Sunday, October 24, 2010

Employees Provident Funds to invest 15% in Equity

Employees Provident Fund (EPF) to invest 15% in Equity

EPF is the one of the most commonly used scheme by the employees of India to save for their retirement regularly.

Recently, the Finance ministry has asked EPFO to invest up to 15% of EPF in Equity. But well, in exchange of that, the EPF commissioner asked for the government guarantee that the stock price won’t go down.

"Our Board of Trustees felt investments in the capital market are unsafe and do not serve well for someone like us who want very stable returns," Central Provident Fund commissioner, Samirendra Chatterjee, told reporters on the sidelines of a function organised by AK Capital Services in Mumbai.
"If they want us to invest, please give us a guarantee for the same, we will invest," he added.

Giving such kind of guarantees is not at all possible in the capital markets. However, the purpose of the finance minister is clear. By investing 15% corpus of EPF in the equity, it will help to boost the returns of the employees saved money in the long run as equity provides the highest returns in the long run.

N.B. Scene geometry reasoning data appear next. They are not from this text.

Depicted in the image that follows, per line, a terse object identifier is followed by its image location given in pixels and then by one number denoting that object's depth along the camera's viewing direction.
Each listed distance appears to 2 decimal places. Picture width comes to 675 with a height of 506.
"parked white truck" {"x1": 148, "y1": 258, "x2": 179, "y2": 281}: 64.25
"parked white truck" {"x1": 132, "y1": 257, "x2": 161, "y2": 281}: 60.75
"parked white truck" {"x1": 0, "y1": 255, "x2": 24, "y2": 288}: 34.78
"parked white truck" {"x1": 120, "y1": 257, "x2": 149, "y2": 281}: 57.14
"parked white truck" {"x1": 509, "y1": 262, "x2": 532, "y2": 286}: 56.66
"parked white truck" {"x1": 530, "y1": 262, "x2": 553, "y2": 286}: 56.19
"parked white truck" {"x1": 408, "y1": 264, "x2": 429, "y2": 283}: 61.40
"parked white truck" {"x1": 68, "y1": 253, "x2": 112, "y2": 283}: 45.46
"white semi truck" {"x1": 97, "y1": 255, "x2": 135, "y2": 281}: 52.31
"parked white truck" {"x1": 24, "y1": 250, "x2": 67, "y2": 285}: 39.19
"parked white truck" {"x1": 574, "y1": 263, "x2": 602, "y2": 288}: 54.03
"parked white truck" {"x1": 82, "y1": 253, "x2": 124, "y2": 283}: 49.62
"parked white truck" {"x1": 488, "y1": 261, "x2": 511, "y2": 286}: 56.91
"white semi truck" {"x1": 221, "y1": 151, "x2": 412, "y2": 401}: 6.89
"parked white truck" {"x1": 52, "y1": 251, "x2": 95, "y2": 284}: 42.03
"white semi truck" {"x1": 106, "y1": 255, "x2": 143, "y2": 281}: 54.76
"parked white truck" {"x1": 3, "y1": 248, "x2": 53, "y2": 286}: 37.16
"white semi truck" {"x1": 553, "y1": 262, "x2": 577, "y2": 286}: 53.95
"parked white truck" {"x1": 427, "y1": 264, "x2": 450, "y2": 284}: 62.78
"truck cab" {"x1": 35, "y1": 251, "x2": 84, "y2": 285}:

The EPFO and the company-run PF trusts are currently allowed to invest only in more secure investments like bonds and Government securities which deliver a stable return.

Unfortunately, the inflation in India is right now so high (8-14%) that the fixed income instruments are not that much secure. They will give you just the psychological feeling that the value of the fund will go high and high.

But well, the inflation will erode the purchasing power of your money put in the EPF over the time. Just think that your EPF generates 8% annual return from you while the inflation is 12%. In that case, your purchasing power is reducing by 4% every year even though you are gaining 8% every year ‘On Paper’.

I personally feel that for such a long time horizon investments, Equity exposure is a MUST.